Je laisse s’installer le silence sans le relancer. Peut être a-t-il besoin de parler… mais non … il me lit une nouvelle définition. Et trouve la réponse : M-é-m-o-i-r-e.
Mais je sens bien que quelque chose a changé. Il repose son journal, appuie la tête sur son oreiller et ferme les yeux.
- tu sais ce que c’est mon plus vieux souvenir ? C’est quand je suis allé voir le tour de France avec mon père. On est parti tous les deux à travers champs; j’avais trois ans. C’était la première fois qu’il m’emmenait seul.

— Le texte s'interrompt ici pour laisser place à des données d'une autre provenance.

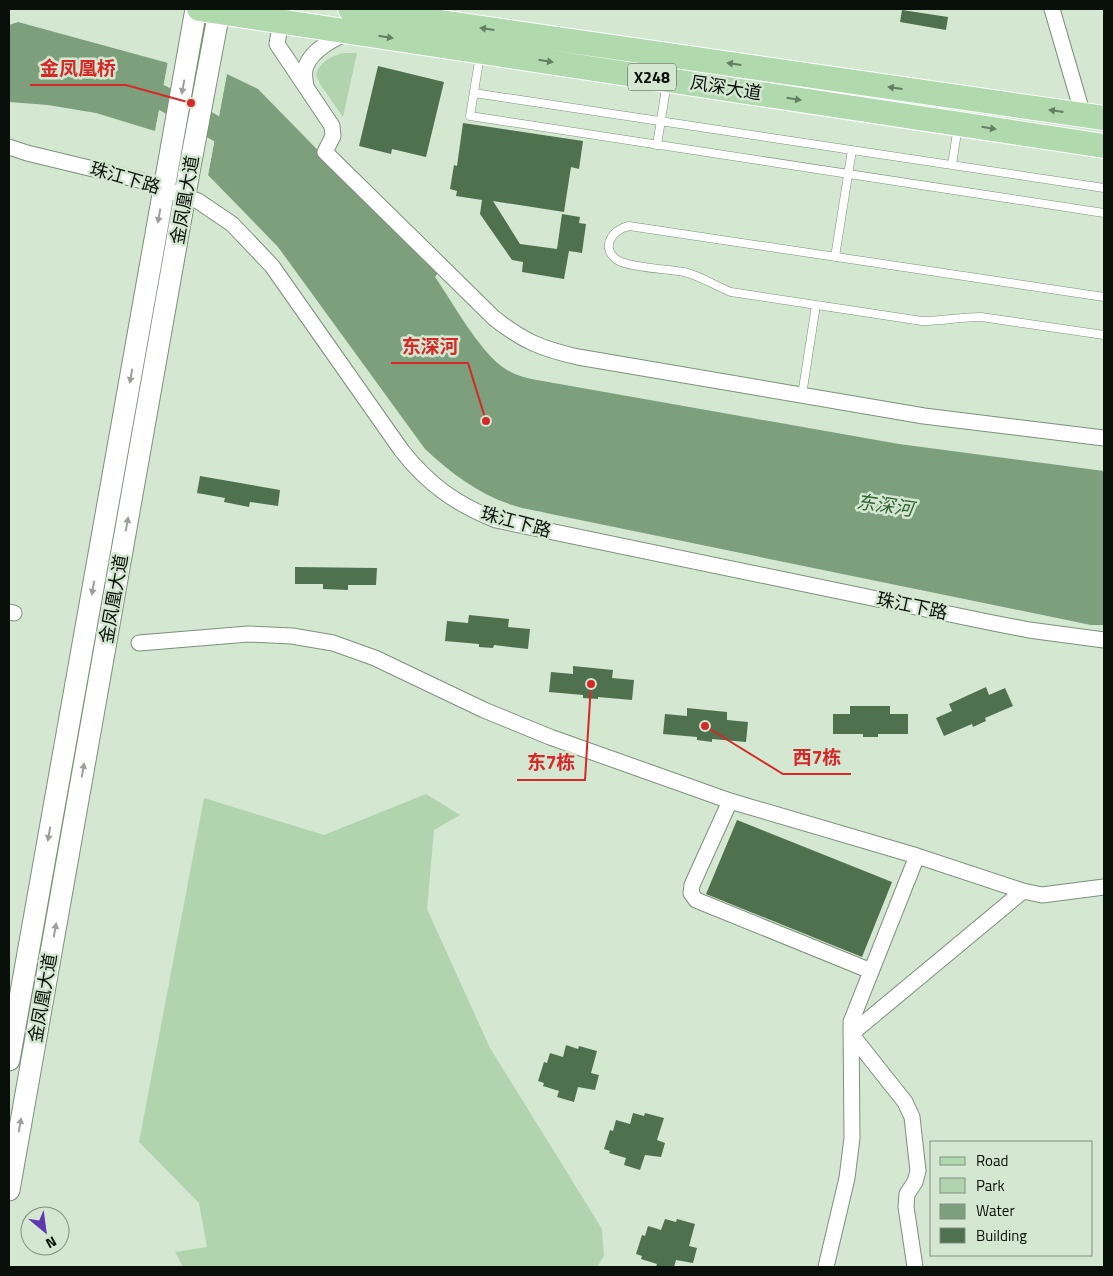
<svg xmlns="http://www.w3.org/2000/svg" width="1113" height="1276" font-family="'Titillium Web','Noto Sans SC',sans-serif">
  <rect width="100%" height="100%" fill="#d3e7d1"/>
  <path fill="#b1d4af" d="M 343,53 L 357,53 L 343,117 L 320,84 L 316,75 C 319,62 332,56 343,53 Z
    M 426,794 L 460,815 L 434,830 L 427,909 L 490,1048 L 602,1229 L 604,1256 L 597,1267 L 183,1267 L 175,1252 L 207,1247 L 199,1203 L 139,1142 L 204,798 L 324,835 Z"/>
  <path fill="#7d9f7b" d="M 18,22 L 168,63 L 155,131 L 96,113 L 48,105 L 9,102 L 9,25 Z
    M 227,74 L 258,89 L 438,273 L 435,277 C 453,303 479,351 504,368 C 514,375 525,378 537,380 L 899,444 L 1104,471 L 1104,625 L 1091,625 L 546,513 C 535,510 523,509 512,505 C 478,494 451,473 425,449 L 278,247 L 208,175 Z"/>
  <path fill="#d3e7d1" d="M 168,61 L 170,64 L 157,131 L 155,133 Z
    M 226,72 L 227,72 L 208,175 L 206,174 Z"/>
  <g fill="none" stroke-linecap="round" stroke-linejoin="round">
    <path stroke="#7d9f7b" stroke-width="24" d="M 130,90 L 161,97 L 245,145"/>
  </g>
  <path fill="#50714e" d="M 902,10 L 948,17 L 946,30 L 900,22 Z
    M 378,66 L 444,82 L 426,157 L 392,149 L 391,154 L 359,146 Z
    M 463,123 L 583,141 L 579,169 L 571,167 L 564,212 L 493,201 L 520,244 L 557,249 L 562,214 L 580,217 L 579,223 L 586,224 L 582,253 L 569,251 L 564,279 L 522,272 L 523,262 L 512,260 L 480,214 L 482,200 L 456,196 L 457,191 L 450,189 L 454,165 L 457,166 Z
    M 200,476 L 280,490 L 278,506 L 250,502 L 249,507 L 224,502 L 225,498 L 197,493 Z
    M 295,567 L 377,568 L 376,585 L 348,585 L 348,590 L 323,589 L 323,584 L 295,584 Z
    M 469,615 L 509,619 L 508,627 L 530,629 L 528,649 L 494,645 L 493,648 L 479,647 L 479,644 L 445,641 L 447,621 L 468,623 Z
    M 573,666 L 613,670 L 612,678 L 634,680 L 632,700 L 598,697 L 598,699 L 583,698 L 583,695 L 549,692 L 551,672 L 573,674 Z
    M 986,687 L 989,695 L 1005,688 L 1013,706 L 985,718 L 986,721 L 973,727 L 972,724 L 944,736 L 936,718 L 952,711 L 949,704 Z
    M 850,706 L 890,706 L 890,714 L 908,714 L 908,734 L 878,734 L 878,737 L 863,737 L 863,734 L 833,734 L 833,714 L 850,714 Z
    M 687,708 L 727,712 L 727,720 L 748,722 L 746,742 L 712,739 L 712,742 L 697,740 L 697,737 L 663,734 L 665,714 L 687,716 Z
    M 737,820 L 892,882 L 862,957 L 706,894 Z
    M 566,1045 L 578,1049 L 579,1046 L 597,1051 L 591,1073 L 599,1075 L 595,1090 L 578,1087 L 574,1102 L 557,1097 L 559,1091 L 543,1086 L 544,1083 L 538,1081 L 544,1062 L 547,1063 L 550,1053 L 563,1057 Z
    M 633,1113 L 644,1116 L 645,1113 L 664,1118 L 657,1140 L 665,1143 L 661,1157 L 645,1155 L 640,1170 L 624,1165 L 626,1158 L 609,1153 L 610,1151 L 604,1149 L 610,1130 L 613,1131 L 616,1120 L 630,1124 Z
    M 665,1219 L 676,1222 L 677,1219 L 695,1224 L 689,1246 L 697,1248 L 693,1263 L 676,1260 L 674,1267 L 656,1267 L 657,1264 L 641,1259 L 642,1256 L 636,1254 L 642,1235 L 645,1236 L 648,1226 L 661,1230 Z"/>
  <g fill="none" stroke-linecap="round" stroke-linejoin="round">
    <g stroke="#7d907c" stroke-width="9">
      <path id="lane" d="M 480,55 L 470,116 L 1104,213
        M 474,93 L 1104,188
        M 657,145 L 667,82
        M 952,165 L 958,126
        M 835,257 L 852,150
        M 1104,297 L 629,226 C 610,230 600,250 619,261 C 632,268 669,269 684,272 C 701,276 715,286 731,292 L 922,321 C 942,321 961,317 981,317 L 1104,335
        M 802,395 L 816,305"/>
    </g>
    <g stroke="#7d907c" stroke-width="17">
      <path id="street" d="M 1052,9 L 1083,115
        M 281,21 L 277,44 L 332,126 L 333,136 L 325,152 L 494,318 C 523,341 542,349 578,357 L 924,416 L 1104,438
        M 306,86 C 305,79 303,73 306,66 C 312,50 334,38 350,32
        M 9,147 L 27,153 L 143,181 L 198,201 L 232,224 L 272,266 L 402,451 C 429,485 456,504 496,520 L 988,622 L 1029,630 L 1104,640
        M 9,612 L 14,613
        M 139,643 L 248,634 L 292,636 L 333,643 L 375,658 L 484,710 L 550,737 L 730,801 L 917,856 L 1023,891 L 1042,895 L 1104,887
        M 730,801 L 692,885 L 691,893 L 696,900 L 871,971
        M 826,1267 L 847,1178 L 852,1138 L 851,1022 L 917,856
        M 915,1267 L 906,1207 L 907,1194 L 915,1182 L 918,1171 L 912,1117 L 905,1102 L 851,1034 L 1023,891"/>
    </g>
    <g stroke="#7d907c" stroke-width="23">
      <path id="secondary" d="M 9,1060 L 196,9
        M 9,1190 L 189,172 L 219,12 L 217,9"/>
    </g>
    <g stroke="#fff" stroke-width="26">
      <path id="primary" d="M 199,9 L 1104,146
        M 350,9 L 1104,118"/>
    </g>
    <use href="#lane" stroke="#fff" stroke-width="8"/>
    <use href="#street" stroke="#fff" stroke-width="15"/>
    <use href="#secondary" stroke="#fff" stroke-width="21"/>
    <use href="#primary" stroke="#b0daae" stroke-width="24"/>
  </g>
  <defs><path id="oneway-solid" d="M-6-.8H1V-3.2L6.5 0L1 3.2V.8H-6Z" transform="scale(1.25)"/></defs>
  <g fill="#657f64">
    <use href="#oneway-solid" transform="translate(487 29) rotate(-172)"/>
    <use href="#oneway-solid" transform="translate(386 37) rotate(9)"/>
    <use href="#oneway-solid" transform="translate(546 61) rotate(9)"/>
    <use href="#oneway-solid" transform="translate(734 64) rotate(-172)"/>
    <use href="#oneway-solid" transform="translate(895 88) rotate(-172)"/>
    <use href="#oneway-solid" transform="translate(794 99) rotate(9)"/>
    <use href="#oneway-solid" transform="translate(1056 111) rotate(-172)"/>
    <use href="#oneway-solid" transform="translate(989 128) rotate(9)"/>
  </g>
  <g fill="#9d9f9d">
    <use href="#oneway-solid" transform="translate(183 87) rotate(101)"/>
    <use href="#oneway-solid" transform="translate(159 216) rotate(100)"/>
    <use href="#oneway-solid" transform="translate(131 376) rotate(100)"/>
    <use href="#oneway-solid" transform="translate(127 524) rotate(-80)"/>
    <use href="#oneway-solid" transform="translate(93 588) rotate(100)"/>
    <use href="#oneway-solid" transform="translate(83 770) rotate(-80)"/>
    <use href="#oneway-solid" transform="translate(49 834) rotate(100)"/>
    <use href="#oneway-solid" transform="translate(55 930) rotate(-80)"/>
    <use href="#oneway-solid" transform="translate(20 1125) rotate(-80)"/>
  </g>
  <g text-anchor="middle" stroke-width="5" stroke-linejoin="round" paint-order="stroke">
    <rect fill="#d3e7d1" stroke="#465045" stroke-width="1" x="628" y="63.5" width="48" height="27" rx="4"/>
    <g font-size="16" font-weight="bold" fill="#091009">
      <text x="652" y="83">X248</text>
    </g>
    <g font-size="18" fill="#091009" stroke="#d3e7d1">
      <text transform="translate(726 88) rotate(9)" y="6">凤深大道</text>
      <text transform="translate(125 178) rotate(16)" y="6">珠江下路</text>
      <text transform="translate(185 200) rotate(-80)" y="6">金凤凰大道</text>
      <text transform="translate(516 522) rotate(15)" y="6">珠江下路</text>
      <text transform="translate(114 599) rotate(-80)" y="6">金凤凰大道</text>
      <text transform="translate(912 606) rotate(12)" y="6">珠江下路</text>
      <text transform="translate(43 998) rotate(-80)" y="6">金凤凰大道</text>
    </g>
    <g font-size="19" font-style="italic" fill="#336431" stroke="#d3e7d1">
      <text transform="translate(885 505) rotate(8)" y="7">东深河</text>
    </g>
  </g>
  <path fill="none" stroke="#d62828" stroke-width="2" d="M191 103L126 85H30M486 421L468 363H391M705 726L783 774H851M591 684L585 780H517"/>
  <g fill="#d62828" stroke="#d3e7d1" stroke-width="2">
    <circle cx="191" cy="103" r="5"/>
    <circle cx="486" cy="421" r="5"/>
    <circle cx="705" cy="726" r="5"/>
    <circle cx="591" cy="684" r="5"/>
  </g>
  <g font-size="19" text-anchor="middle" font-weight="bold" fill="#d62828" stroke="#d3e7d1" stroke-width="5" stroke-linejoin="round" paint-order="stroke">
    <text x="78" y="75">金凤凰桥</text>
    <text x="430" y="353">东深河</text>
    <text x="817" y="764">西7栋</text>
    <text x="551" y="769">东7栋</text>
  </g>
  <rect width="1113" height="1276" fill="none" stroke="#091009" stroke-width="20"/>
  <rect x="930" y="1141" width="162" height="115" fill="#d3e7d1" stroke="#829181"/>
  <rect x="940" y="1157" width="25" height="8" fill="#b0daae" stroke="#829181"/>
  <text x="976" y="1166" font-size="15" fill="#091009">Road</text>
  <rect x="940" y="1178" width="25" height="15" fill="#b1d4af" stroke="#829181"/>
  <text x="976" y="1191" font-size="15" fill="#091009">Park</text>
  <rect x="940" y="1204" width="25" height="15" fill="#7d9f7b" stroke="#829181"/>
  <text x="976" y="1216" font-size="15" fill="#091009">Water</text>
  <rect x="940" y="1228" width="25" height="15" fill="#50714e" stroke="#829181"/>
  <text x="976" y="1241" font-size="15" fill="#091009">Building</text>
  <g transform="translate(45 1231) rotate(151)"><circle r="24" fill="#d3e7d1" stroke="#829181"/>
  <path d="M0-4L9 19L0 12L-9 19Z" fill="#5f38b0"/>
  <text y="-8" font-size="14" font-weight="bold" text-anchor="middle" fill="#091009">N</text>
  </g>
</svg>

Et nous partons tous les deux rejoindre cette route de campagne avec son père et ses amis, avec l’herbe qui pique les mollets et les pas qui sont trop grand, avec le monde entassé le long de la route et les enfants qui lancent des bâtons sur la route – « z’étaient con » - et la petite vieille qui se dépêche de les enlever ; Avec cette attente interminable sous le soleil d’été ; avec le petit verre qu’on va partager après à la grange avec les amis, -« même le p’tiot qu’avait trois ans il y a goûté »- ...
Je l‘écoute me raconter et j’ai presque l’impression de sentir l’odeur de la terre chaude.
Il enchaine : mon deuxième souvenir c’est la naissance de ma sœur ; j’avais quatre ans. De cette naissance il ne me dit rien ; il se tait. Il sourit. Il me sourit.
Fin de la séquence ; le temps des confidences est terminé, il se replonge dans la grille de mots croisés. Dommage, j’aurais bien voyagé plus longtemps.
Le diner arrive. Il ne me propose pas de vin. Je crois que j’aurais accepté.
Lorsque je le quitte, sa poignée de main est plus lente... ou peut être est-ce moi qui ai envie de tenir sa main plus longtemps. Comment savoir ?
La semaine suivante il n’était plus là.